I keep my Christmas decorations fairly simple and fairly traditional—wreathes of holly and ivy, wreathes of evergreen, a small olive wood creche, this year’s Christmas cards, and a small tree decorated with metallic beads and tiny Christmas lights. I would like to follow the old Irish custom and put a lit candle in the window on Christmas Eve to welcome the Christ Child but I have no window with a wide enough ledge upon which to safely leave a candle burning. My cat is likely to knock down the candle and set himself and the house on fire.

[62] Posted by AnglicansAblaze on 12-19-2009 at 11:24 AM • top

So far we have an Advent wreath and have shared Advent devotions during the lighting of the candles, but for only two of the three Sundays thus far. I put up our LED display of Mary, Joseph and the Christ Child in the front bedroom window this afternoon, which took all of 10 seconds. We have put up a few particularly beautiful Christmas cards on the mantel (one of which was from the Church Pension Fund, I must admit), and I have a pine candle I’m burning that almost compensates for the lack of a Christmas tree. We had dinner last night with a beloved Christian sister who had some snowflake decorations hanging from her chandelier, which she admitted were her only Christmas decorations thus far. They were lovely, and they felt like enough to me, too. I think the influence of how little we need to worship together and celebrate His presence (as a result of leaving our buildings behind) has had some subtle influence. Or maybe we’re just worn out.

[63] Posted by AKGT on 12-19-2009 at 10:58 PM • top

Back when our kids were growing up we had a Jesse Tree for several years running.  We also had blue lights first on the Christmas tree (in early December) and then added a string of colored lights on Christmas Eve at least one year. 

Normally we wait until at least the second week of December to start decorating but my husband wanted to get the outdoor lights and other things down from the attic and set up when he had someone to help him.  Our younger son happened to have a convenient day off the first week of December so the two of them spent the good part of an afternoon sorting, staking, and climbing in the front yard. 

The first thing I locate and put in place indoors is the Advent wreath for the table.  Earlier this year I remembered to buy three violet blue candles and one rose-colored one.  My husband and I only light the candle(s) as we sit down to Sunday dinner.  We read an appropriate Scripture verse, sing a verse of O Come, O Come Emmanuel as the candles are lit and pray.  (Earlier this week I bought a white candle and holder to place in the middle for our Christmas candle.)

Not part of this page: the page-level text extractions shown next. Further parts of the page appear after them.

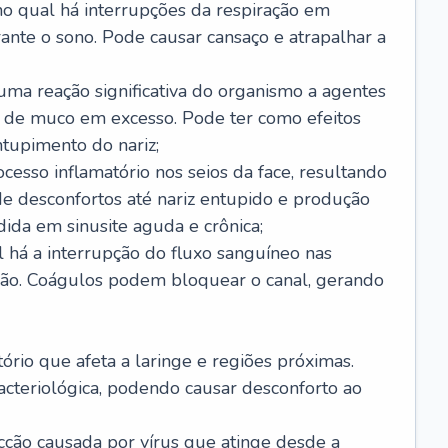
no qual há interrupções da respiração em
ante o sono. Pode causar cansaço e atrapalhar a
 uma reação significativa do organismo a agentes
 de muco em excesso. Pode ter como efeitos
ntupimento do nariz;
cesso inflamatório nos seios da face, resultando
 desconfortos até nariz entupido e produção
ida em sinusite aguda e crônica;
 há a interrupção do fluxo sanguíneo nas
mão. Coágulos podem bloquear o canal, gerando
tório que afeta a laringe e regiões próximas.
acteriológica, podendo causar desconforto ao
cção causada por vírus que atinge desde a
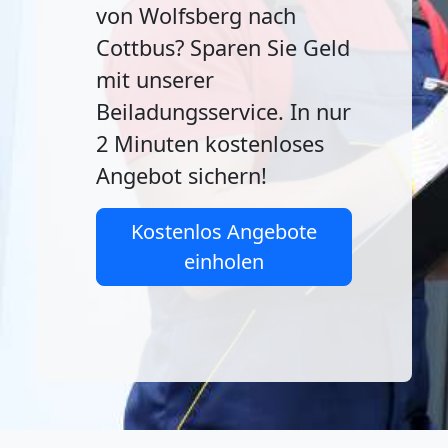
von Wolfsberg nach
Cottbus? Sparen Sie Geld
mit unserer
Beiladungsservice. In nur
2 Minuten kostenloses
Angebot sichern!
Kostenlos Angebote
einholen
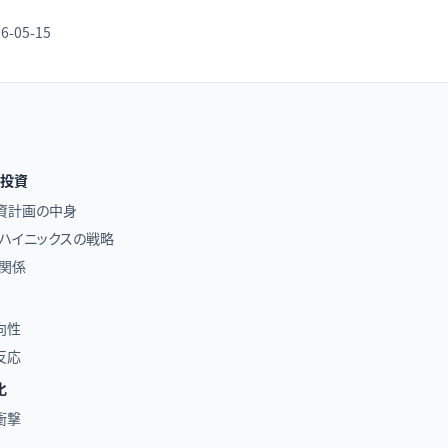
6-05-15
略投資
投資計画の中身
SK ハイニックスの戦略
の関係
向性
反応
化
衝撃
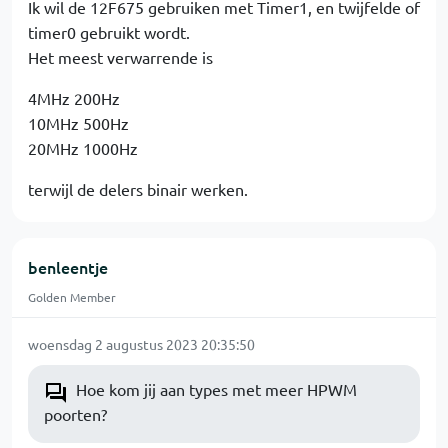
Ik wil de 12F675 gebruiken met Timer1, en twijfelde of
timer0 gebruikt wordt.
Het meest verwarrende is
4MHz 200Hz
10MHz 500Hz
20MHz 1000Hz
terwijl de delers binair werken.
benleentje
Golden Member
woensdag 2 augustus 2023 20:35:50
Hoe kom jij aan types met meer HPWM
poorten?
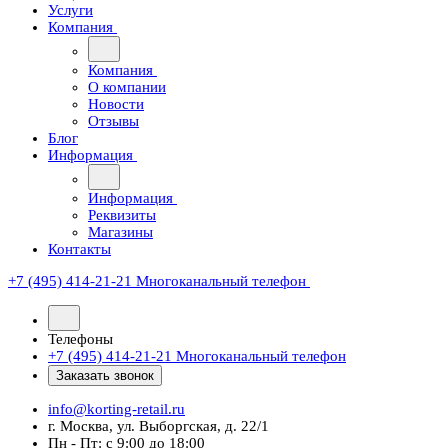
Услуги
Компания
Компания
О компании
Новости
Отзывы
Блог
Информация
Информация
Реквизиты
Магазины
Контакты
+7 (495) 414-21-21
Многоканальный телефон
Телефоны
+7 (495) 414-21-21
Многоканальный телефон
Заказать звонок
info@korting-retail.ru
г. Москва, ул. Выборгская, д. 22/1
Пн - Пт: с 9:00 до 18:00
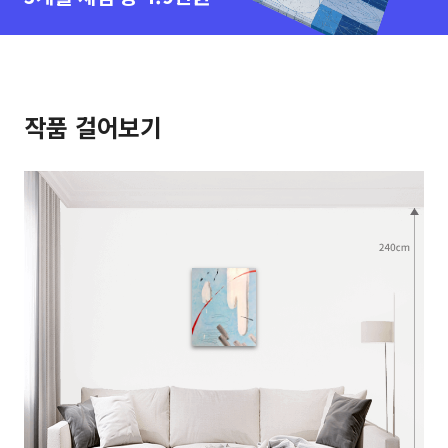
작품 걸어보기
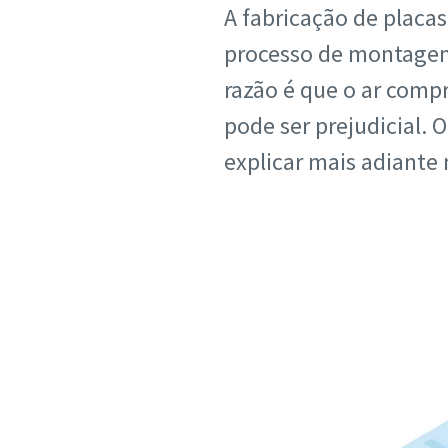
A fabricação de placas
Nome pr
processo de montagem 
razão é que o ar comp
Apelido
pode ser prejudicial
explicar mais adiante 
Correio 
Telefon
Informaçã
Empres
País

We have a 3/4 life-size manger scene from Bronners of Frankenmmuth, MI in the front yard.  (We bought one piece at a time over a period of five or six years.) Blue and white-colored icicles hang from the roof and green and white lights edge the sidewalk.  Every other bush behind the manger scene is trimmed with blue netting and there’s an angel “hanging” from one of our silver maples. 

Indoors we have an artificial tree (alas!) but it looks alright considering it was a floor model that my husband got a good deal on a few years back.  It came with white lights and this year I have decorated it with handmade or homemade or non-flashy ornaments.  (Next year it will probably be the shiny red and gold balls along with the lighthouse ornaments.) Our four-year-old grandson helped me put candy canes on the tree the other day, and there are a few packages underneath it now.

There’s a Willow Tree creche on the mantle and I’m embarrassed to say that Baby Jesus is already in the manger and the wise men have already shown up.  (In past years when the kids were home we’d wait and put Jesus in the manger after we got home from church on Christmas Eve.)  Stockings are hung underneath, including one for each of the two cats, one for our 27-yr. old who doesn’t live here anymore, and one for my mother who arrives for a visit on Tuesday from West Michigan. 

Finally we have a fresh wreath (my consolation for not having a real tree) on the front door.  It also came from Michigan!